Proposed legislation could affect local farmers
Posted April 13, 2010 6:08 p.m. EDT
Updated April 14, 2010 5:05 p.m. EDT
Raleigh, N.C. — Proposed rules from the U.S. Food and Drug Administration could have a significant negative impact on the state's local food economy, according to a nonprofit group that serves the interests of local farmers and consumers.
The Food Safety Modernization Act, currently awaiting debate in the U.S. Senate, is meant to help prevent food-related illnesses and outbreaks by would allowing the FDA to take quicker and more effective actions for companies that don't properly protect against food-poisoning risks.
About 76 million Americans get sick and nearly 5,000 die every year from food-related illnesses.
As the legislation reads now, it would require farmers and facilities to pay a $500 registration fee as well as fees for re-inspection and food recalls.
Citing a report it released Tuesday, the Carolina Farm Stewardship Association says costs for small-scale farmers and food suppliers to comply could exceed 150 hours in labor and as much as $20,000 in consulting and testing per year.

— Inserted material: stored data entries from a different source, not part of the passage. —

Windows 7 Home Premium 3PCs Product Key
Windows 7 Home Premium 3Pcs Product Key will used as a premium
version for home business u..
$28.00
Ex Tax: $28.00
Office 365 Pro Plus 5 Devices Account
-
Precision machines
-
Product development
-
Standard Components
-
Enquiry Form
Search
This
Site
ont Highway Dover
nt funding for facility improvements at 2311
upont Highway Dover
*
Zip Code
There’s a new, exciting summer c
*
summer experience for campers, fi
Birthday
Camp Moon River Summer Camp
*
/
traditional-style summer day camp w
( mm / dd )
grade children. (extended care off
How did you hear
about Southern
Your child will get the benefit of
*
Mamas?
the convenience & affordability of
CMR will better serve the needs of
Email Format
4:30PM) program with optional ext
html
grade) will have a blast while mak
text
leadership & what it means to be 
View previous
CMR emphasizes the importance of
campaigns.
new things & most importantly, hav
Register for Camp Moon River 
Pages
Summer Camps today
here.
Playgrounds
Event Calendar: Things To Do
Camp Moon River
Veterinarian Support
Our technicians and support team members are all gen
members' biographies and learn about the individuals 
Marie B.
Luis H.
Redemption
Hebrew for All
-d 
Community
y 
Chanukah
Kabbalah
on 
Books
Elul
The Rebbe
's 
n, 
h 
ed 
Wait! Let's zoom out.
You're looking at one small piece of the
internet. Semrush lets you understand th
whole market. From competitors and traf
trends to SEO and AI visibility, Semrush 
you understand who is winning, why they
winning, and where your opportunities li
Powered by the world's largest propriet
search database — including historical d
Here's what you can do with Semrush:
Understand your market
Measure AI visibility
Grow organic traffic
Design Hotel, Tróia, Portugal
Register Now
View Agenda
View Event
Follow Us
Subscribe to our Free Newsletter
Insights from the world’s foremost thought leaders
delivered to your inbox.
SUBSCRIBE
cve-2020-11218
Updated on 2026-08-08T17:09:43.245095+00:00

The group's executive director, Roland McReynolds, says small businesses are not the source of the vast majority of illnesses that the legislation targets.
"These and other costs for complying with one-size-fits-all food safety rules could force many small farms and food businesses to abandon value-added markets," McReynolds said.
It could also lead to significant job losses, he said.
The group wants Congress to write new, more flexible rules for small farms and businesses and fund educational programs and outreach to improve those small producers' safety practices.
"The federal government has an obligation to better understand the processes involved in local, health y food systems before attempting to regulate them," McReynolds said.